I have been selected as the General Area Review Team (Gen-ART) reviewer
for this draft (for background on Gen-ART, please see
http://www.alvestrand.no/ietf/gen/art/gen-art-FAQ.html).

Please resolve these comments along with any other Last Call comments
you may receive.

Document: draft-ietf-ipcdn-pktc-eventmess-12
Reviewer: Pasi Eronen
Review Date: 2008-01-24
IETF LC End Date: 2008-01-28
IESG Telechat date: (not known yet)

Summary: This draft is basically ready for publication, but has nits
that should be fixed before publication.

Comments:

pktcEventReset: typo in description, "resetEvDescrTable" should be
"resetEventTable"?

pktcEventLogIndex: the text describes the maximum value as 2^31, but the
SYNTAX line has 2^32-1?

pktcEventLogEndpointName: this object combines three different
information elements (endpoint number, FQDN, and IP address) to a single
string. Why this, instead of having them in separate objects?
(perhaps this should be explained in the DESCRIPTION text)

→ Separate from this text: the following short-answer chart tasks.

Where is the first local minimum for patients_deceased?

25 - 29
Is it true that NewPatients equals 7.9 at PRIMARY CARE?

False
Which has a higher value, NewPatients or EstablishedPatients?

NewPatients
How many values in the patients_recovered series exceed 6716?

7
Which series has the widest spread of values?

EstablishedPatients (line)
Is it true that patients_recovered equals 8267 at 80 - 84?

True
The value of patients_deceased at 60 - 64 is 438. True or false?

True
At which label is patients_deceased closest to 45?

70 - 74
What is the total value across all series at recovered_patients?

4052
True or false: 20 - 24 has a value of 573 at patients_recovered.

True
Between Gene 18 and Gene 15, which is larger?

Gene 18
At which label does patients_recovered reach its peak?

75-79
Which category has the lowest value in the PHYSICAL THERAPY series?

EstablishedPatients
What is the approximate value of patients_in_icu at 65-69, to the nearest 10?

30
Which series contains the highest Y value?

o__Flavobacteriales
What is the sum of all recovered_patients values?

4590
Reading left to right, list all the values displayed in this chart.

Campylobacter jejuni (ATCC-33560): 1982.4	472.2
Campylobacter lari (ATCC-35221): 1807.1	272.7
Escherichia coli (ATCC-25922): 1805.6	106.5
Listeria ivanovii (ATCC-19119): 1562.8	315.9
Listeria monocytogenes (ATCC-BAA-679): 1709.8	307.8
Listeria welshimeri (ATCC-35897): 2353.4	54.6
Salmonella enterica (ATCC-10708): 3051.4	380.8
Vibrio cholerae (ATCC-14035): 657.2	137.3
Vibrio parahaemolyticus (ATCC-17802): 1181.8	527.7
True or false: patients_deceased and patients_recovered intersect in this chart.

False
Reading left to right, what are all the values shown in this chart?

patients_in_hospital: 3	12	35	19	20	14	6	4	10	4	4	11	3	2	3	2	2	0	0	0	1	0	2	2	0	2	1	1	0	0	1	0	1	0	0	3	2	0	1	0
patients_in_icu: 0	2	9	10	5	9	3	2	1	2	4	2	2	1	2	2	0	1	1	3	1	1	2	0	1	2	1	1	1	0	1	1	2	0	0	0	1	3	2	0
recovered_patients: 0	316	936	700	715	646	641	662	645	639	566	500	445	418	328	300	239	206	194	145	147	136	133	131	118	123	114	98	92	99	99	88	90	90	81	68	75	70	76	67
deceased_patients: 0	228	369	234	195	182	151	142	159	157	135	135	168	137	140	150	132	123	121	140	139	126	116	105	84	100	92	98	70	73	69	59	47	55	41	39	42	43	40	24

pktcEventLogType: bits 2 and 3 should be named snmpTrap and snmpInform
to match pktcEventReporting object.

Section 11 (Security Considerations):
- typo: pktcEventSyslogUdpPort should be pktcEventSyslogPort
- the following read-write objects are missing from the list:
  pktcEventSyslogMessageFormat, pktcEventSyslogTransport
- pktcEventClass is listed as having MAX-ACCESS read-write,
  but it's shown as read-only in MIB?

The normative reference list is quite long; I'm wondering if all the
PacketCable, ETSI, and ITU-T specs are actually normative (in the sense
described in RFC 3967)?  (For example, [ITU-T-J176] is cited only twice
in the text, and neither instances looks really normative to me.)